“He says he thought it would be fun. Because they can’t kill him while you’re here, and he likes to go into their houses and drink coffee,” said Rexh.
I sat for some moments on the streaming bowlder, wiping my streaming face now and then with my hand, and staring at that man with the peculiar sense of humor. So he thought it funny, did he, to bring me through a tribe whose rifles were oiled to kill him, and to sit at their firesides, perfectly safe in my protection? Fastened in my own little affairs like a turtle in his shell, I sat there, black with rage, thinking that I would like to murder him, myself. Then suddenly I put out my head and saw the wide world, and the spectacle of us three, dripping there on that immense and drenched landscape in the middle of Albania—the innocent Shala man who had been delightedly thumbing his nose at Shoshi’s warriors, the small, serious Rexh with a map of tiny red rivers over his face, and me, who looked like a Montenegrin man, all of us so intently solemn——
But the vision was disastrous, for laughter set the knives slashing through my lungs again, and I did not know how much of the rain on my face was tears before I was able to speak.
“Tell him I hope he enjoyed the joke, for it’s over,” I said. “You’re Mohammedan, Rexh, and safe; just call to the house and tell them who I am, and ask if they have a mule.
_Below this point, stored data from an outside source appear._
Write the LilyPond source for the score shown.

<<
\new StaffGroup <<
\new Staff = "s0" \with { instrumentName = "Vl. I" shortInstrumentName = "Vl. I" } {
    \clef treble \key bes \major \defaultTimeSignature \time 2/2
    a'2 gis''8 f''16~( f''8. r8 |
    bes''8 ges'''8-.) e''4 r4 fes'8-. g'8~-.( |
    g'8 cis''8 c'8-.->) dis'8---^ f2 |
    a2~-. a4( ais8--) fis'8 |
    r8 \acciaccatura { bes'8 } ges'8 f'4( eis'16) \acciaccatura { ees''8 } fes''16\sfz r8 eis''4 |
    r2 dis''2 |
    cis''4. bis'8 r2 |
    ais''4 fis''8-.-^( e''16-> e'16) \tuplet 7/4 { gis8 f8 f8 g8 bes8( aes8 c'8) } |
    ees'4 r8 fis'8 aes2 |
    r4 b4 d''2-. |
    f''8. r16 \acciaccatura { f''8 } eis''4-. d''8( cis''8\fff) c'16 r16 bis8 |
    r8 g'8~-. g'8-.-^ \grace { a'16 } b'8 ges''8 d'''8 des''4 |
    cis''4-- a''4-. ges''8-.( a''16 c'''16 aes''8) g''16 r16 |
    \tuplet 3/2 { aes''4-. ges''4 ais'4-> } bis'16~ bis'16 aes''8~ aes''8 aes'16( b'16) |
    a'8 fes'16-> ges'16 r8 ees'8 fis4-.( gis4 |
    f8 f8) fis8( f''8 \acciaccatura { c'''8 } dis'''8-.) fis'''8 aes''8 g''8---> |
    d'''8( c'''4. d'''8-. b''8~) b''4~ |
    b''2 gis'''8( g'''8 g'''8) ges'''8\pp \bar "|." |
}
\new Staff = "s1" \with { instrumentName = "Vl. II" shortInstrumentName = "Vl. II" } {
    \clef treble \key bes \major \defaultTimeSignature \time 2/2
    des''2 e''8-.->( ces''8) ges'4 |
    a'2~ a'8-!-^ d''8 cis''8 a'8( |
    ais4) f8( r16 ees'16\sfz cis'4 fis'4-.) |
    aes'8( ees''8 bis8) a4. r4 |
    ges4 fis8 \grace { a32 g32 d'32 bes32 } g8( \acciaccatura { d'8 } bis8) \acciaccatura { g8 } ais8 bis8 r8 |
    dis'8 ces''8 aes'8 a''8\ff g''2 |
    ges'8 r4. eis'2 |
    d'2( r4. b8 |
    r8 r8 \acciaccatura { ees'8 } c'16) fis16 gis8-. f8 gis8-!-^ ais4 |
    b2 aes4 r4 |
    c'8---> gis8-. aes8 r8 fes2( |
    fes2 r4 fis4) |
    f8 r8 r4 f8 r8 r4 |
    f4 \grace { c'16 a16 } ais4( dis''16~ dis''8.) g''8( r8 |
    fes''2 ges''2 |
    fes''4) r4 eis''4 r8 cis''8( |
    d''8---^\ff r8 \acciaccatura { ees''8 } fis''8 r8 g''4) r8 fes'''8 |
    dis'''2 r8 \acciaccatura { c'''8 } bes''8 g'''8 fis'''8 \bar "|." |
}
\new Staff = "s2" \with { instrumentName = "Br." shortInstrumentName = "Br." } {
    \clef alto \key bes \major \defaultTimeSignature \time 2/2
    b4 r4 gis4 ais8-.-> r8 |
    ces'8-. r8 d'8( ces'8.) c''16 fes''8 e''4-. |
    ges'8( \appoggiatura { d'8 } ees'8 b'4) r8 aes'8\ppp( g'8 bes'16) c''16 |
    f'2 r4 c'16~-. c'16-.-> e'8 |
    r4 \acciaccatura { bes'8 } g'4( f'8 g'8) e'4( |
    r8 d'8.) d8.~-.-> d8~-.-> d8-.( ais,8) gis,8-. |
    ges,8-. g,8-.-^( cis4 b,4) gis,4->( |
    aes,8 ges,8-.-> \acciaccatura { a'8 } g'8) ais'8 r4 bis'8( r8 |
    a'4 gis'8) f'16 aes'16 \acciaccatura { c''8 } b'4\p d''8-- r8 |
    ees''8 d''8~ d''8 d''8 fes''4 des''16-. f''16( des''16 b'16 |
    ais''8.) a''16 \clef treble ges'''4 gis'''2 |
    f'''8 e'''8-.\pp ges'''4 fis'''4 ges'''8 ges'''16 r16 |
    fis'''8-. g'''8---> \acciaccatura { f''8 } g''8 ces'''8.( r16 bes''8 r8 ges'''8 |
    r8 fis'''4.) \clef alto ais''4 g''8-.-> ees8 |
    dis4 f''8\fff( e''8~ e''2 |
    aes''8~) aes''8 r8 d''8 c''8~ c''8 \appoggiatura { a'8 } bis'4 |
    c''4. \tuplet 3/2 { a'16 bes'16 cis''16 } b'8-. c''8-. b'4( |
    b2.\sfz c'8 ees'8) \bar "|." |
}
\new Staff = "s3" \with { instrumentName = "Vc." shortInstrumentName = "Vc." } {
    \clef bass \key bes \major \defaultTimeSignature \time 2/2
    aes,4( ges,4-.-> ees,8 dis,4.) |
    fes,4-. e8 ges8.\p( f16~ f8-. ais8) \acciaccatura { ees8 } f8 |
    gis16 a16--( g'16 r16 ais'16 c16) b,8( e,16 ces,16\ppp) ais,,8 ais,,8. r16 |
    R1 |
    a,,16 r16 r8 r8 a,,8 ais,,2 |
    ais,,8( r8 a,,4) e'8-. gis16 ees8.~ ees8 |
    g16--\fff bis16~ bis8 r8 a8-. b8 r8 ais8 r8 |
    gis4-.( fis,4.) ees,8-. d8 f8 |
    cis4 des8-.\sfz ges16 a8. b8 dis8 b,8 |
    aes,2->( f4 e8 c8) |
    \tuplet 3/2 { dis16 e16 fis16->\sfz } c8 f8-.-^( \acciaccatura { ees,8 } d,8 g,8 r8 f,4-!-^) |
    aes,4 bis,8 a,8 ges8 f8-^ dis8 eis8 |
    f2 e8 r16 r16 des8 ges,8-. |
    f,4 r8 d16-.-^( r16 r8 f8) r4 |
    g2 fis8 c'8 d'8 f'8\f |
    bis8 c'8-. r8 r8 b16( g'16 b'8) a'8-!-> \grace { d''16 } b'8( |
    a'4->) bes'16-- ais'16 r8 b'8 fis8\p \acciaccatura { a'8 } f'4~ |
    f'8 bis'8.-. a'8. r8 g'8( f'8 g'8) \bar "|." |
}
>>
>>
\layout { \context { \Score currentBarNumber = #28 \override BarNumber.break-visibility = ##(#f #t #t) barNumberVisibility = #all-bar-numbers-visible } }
And when they ask us in, tell them glory to their house, but I cannot stop; I have made a vow to get to Scutari.”
The Shala man was so downcast at passing one household he could not crow over, that my harshness would have relented under any other circumstances. But I was convinced that I was in for pneumonia, and every impulse in me concentrated in one obsession—to get to Scutari.
“After this, Rexh, you are managing this party,” I said.
“Yes, Mrs. Lane,” said he, toiling up the trail like a small pajama-clad gnome. And with all the sagacity and resource with which he manages his household of younger refugee children in Scutari, he took charge. The clearest picture that remains to me of that day is that of Rexh, his head tipped back and the staff in his left hand firmly planted, while with his right forefinger he sternly laid down the law to a thoroughly cowed Shala man.
THE SHALA GUIDE
Who took the author through Shoshi for a joke
It was Rexh who decreed that he carry the pack, while the Shala man carried me up the worst of the slopes; it was he who sent a man from one of the houses to climb the nearest mountain and call down the valley that we were searching for a mule; it was he who decided when we should stop to eat.